Low-Complexity and Power-Efficient Precoding Codebook Design on Sparse Grassmannian

TL;DR

Numerical simulations in uplink systems demonstrate that the proposed sparse codebook asymptotically approaches the optimal codebook and outperforms the codebook currently adopted in 5G NR, in terms of achievable rate under uncorrelated Rayleigh fading channels, while maintaining substantially lower PAPR than conventional dense designs.

Abstract

We propose a sparse Grassmannian design for precoding codebooks. Due to their sparse structure, our proposed codebooks achieve low peak-to-average power ratio (PAPR), low complexity of precoder multiplication, and low storage cost, while demonstrating performance comparable to the optimal codebook. Specifically, we introduce a method for constructing codebooks based on Schubert cell decomposition on the Grassmann manifold. Designing an optimal Grassmannian precoding codebook generally requires high computational complexity. In the proposed approach, by exploiting its sparsity, the objective function can be simplified, and the search space can also be significantly reduced compared to state-of-the-art codebooks. Numerical simulations in uplink systems demonstrate that the proposed sparse codebook asymptotically approaches the optimal codebook and outperforms the codebook currently adopted in 5G NR, in terms of achievable rate under uncorrelated Rayleigh fading channels, while maintaining substantially lower PAPR than conventional dense designs.
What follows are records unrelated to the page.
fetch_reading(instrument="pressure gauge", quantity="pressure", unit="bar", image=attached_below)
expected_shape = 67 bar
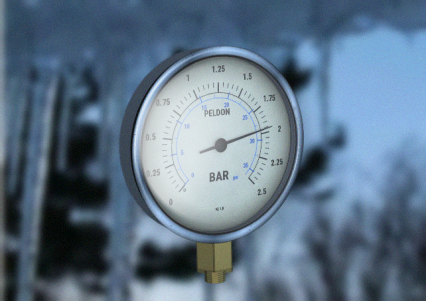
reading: 1.95 bar
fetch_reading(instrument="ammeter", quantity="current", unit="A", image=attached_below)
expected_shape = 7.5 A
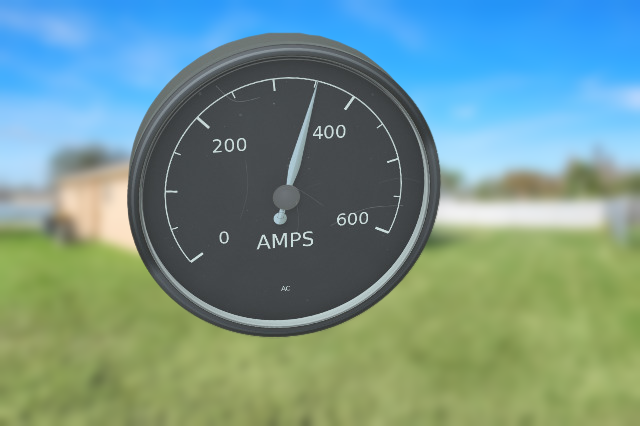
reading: 350 A
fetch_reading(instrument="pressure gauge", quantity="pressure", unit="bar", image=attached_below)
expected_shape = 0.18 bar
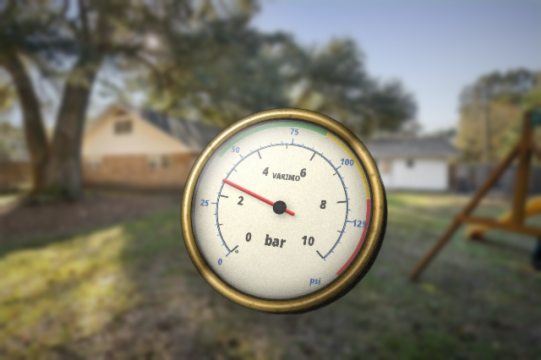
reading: 2.5 bar
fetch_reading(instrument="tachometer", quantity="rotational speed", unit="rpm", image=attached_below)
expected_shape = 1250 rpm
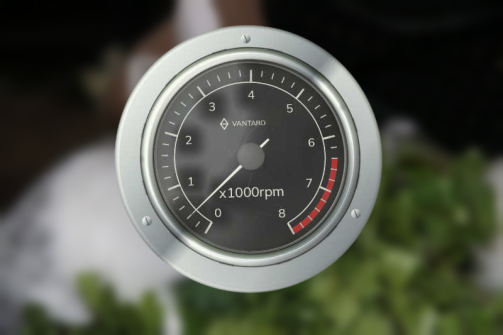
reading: 400 rpm
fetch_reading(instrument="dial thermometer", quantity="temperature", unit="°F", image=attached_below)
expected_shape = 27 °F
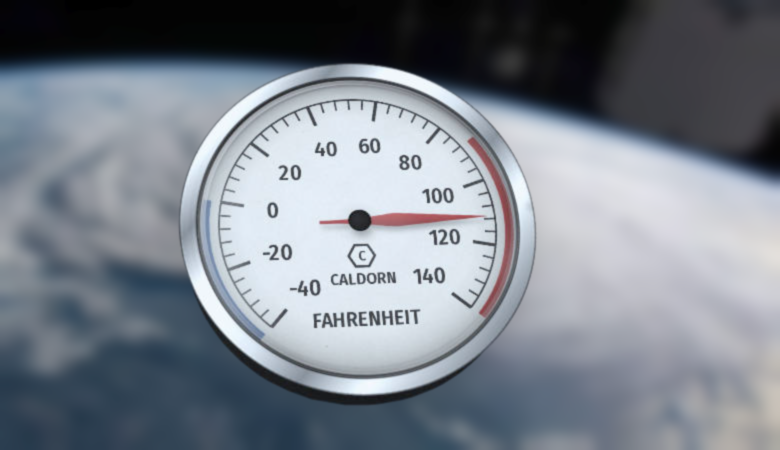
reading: 112 °F
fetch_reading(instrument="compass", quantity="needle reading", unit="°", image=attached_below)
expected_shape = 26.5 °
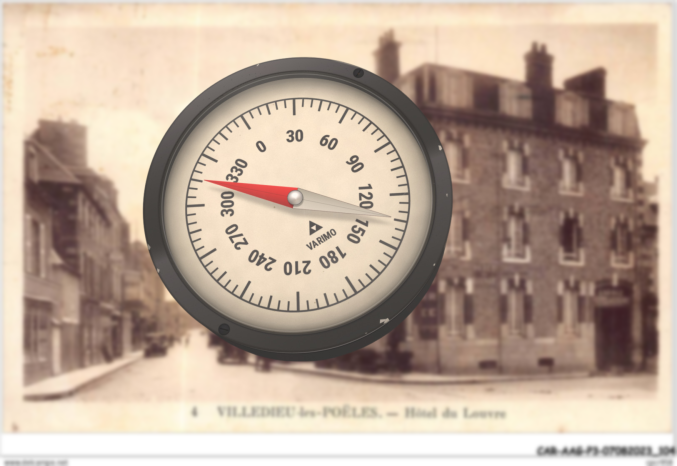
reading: 315 °
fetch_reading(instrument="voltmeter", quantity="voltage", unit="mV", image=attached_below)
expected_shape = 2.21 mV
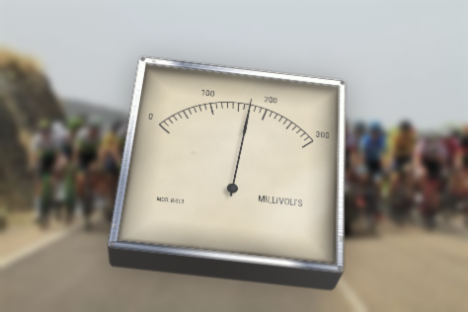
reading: 170 mV
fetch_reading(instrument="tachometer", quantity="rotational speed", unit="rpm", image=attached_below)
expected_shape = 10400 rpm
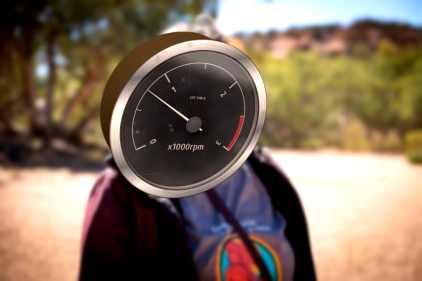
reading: 750 rpm
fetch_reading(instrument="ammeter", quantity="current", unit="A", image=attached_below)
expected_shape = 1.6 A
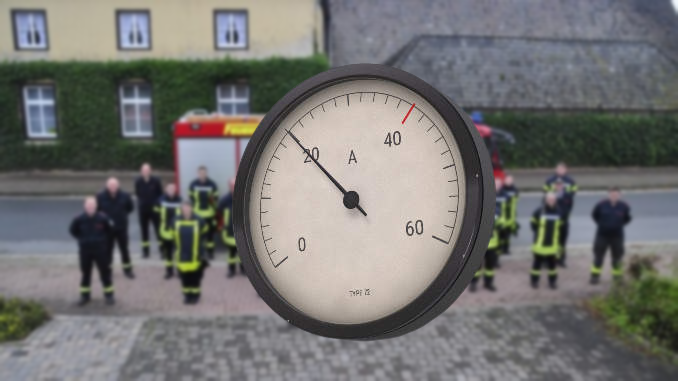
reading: 20 A
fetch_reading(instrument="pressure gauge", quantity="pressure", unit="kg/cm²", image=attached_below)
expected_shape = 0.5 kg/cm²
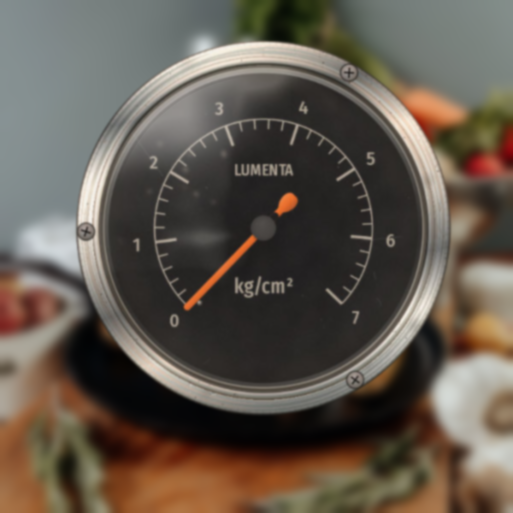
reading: 0 kg/cm²
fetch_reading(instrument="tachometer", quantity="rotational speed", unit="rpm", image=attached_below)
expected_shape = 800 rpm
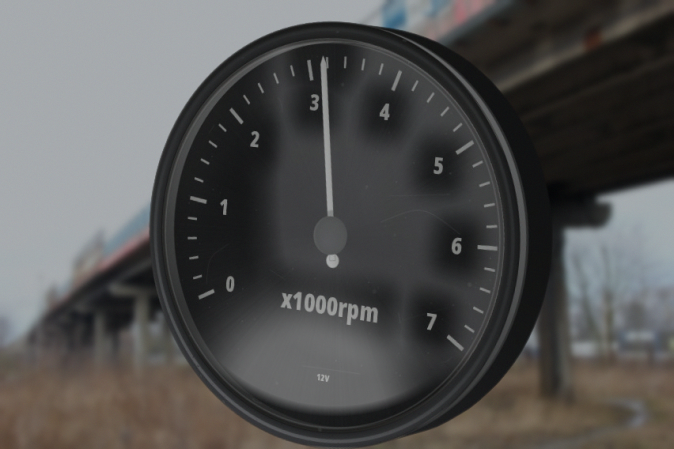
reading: 3200 rpm
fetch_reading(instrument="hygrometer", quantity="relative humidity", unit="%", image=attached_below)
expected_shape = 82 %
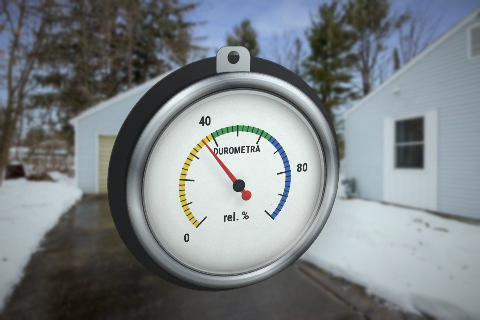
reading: 36 %
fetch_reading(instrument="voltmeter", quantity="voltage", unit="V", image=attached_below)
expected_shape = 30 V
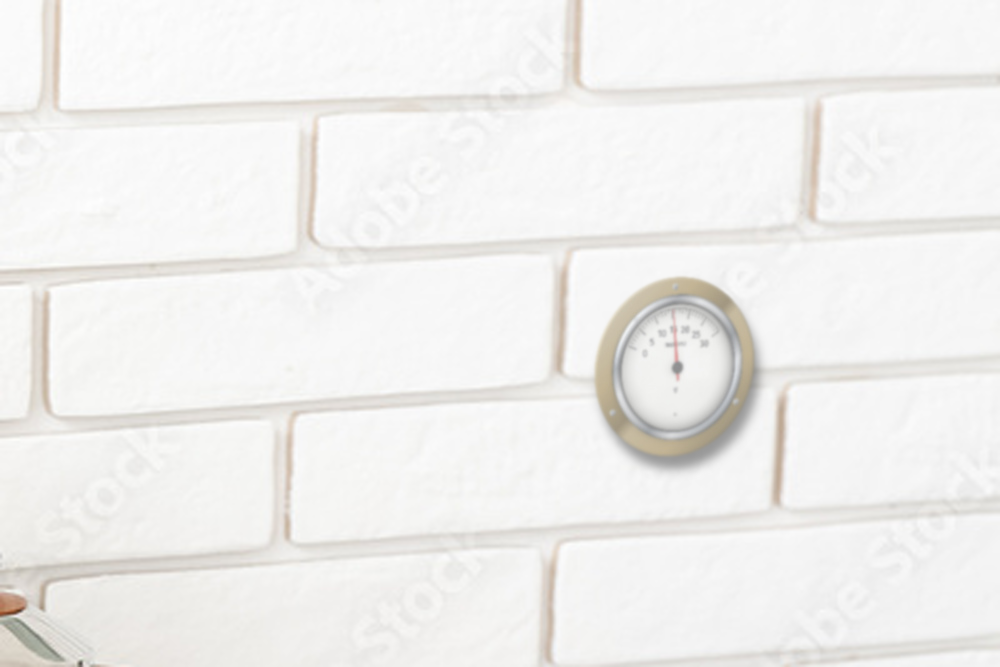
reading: 15 V
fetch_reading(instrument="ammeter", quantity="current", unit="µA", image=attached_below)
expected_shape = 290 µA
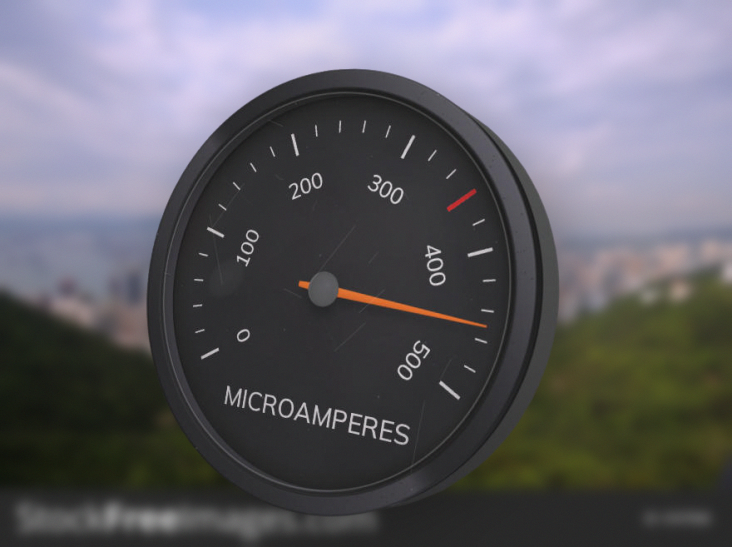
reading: 450 µA
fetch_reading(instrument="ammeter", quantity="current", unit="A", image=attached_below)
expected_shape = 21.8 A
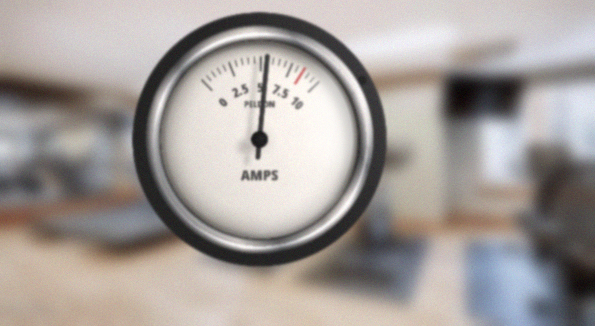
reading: 5.5 A
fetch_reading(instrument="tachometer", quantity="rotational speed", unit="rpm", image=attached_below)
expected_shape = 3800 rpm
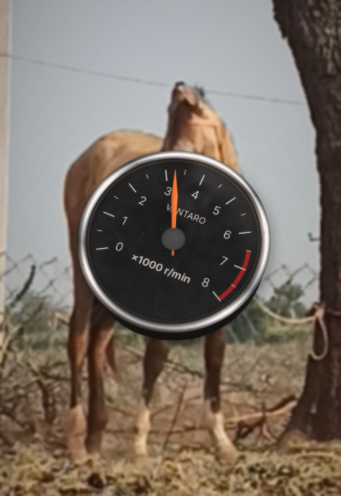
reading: 3250 rpm
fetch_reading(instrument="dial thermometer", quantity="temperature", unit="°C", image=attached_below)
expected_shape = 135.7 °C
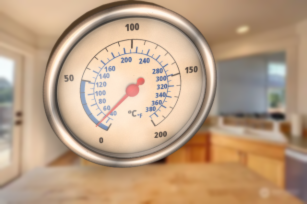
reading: 10 °C
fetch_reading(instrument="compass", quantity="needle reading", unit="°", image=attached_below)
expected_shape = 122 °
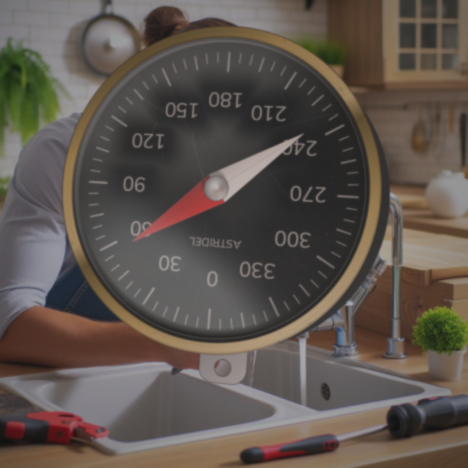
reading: 55 °
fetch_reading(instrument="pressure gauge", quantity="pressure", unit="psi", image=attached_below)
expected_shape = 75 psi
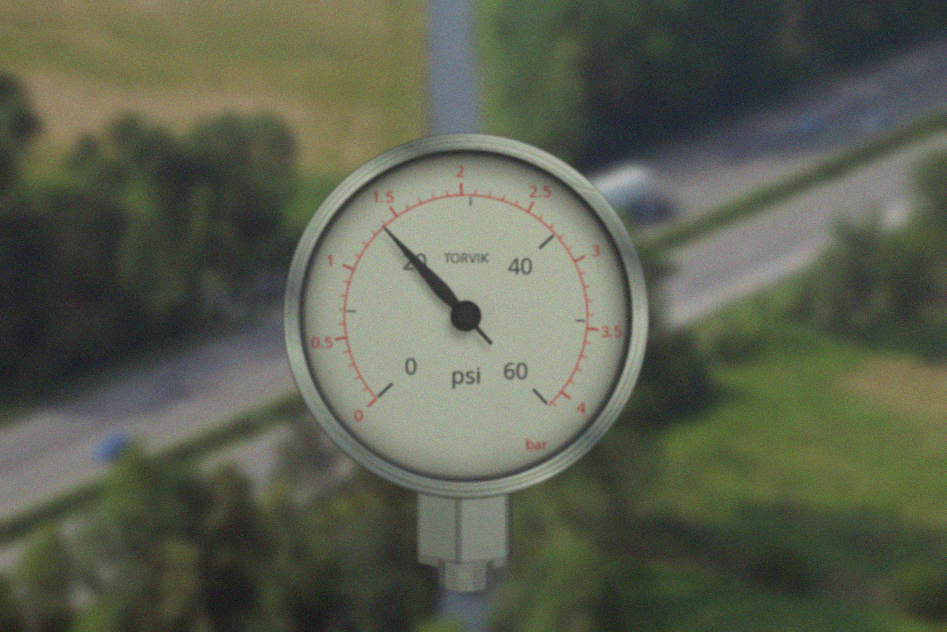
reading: 20 psi
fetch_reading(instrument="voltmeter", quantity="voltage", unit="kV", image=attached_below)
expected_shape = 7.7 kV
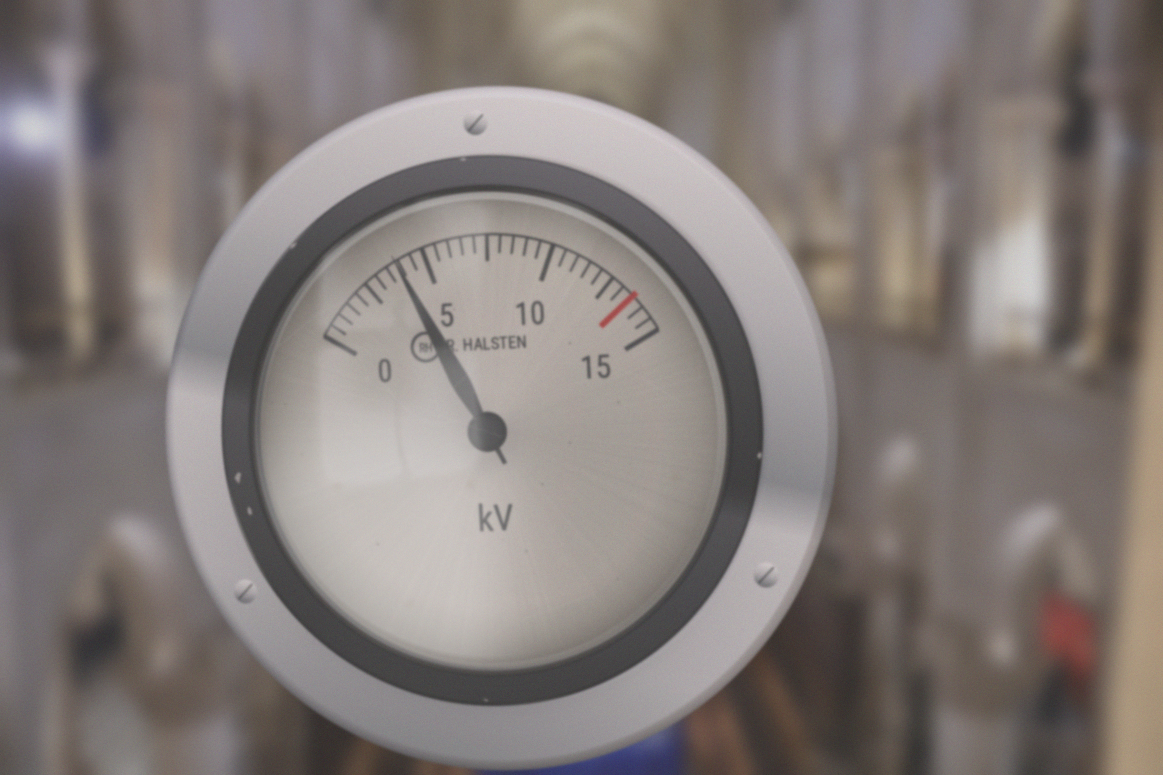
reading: 4 kV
These results confirm that the proposed sparse codebook can be a practical and power-efficient alternative to conventional codebooks for a wide range of uplink transmission scenarios.

Figures (9)

• Figure 1: Overview of the proposed codebook design method that consists of four steps.
• Figure 2: Number of real variables required for optimization when applying the proposed method with the number of transmit antennas $T$ and data streams $M$, where $(T,M)=(4,2),~(6,3),$ and $(8,4)$.
• Figure 3: Distribution of the time-domain Nyquist rate samples of OFDM with $512$ subcarriers and 4-QAM modulation, where $\ell$ denotes the number of nonzero elements in each row of the precoder
• Figure 4: Distribution of the time-domain Nyquist rate samples of DFT-s-OFDM with $512$ subcarriers and 4-QAM modulation when varying $\ell$.
• Figure 5: PAPR dependency in OFDM and DFT-s-OFDM with $512$ subcarriers and 4-QAM modulation when varying the number of nonzero elements in each row of the precoder $\ell=1$, $2$, $3$ and $4$.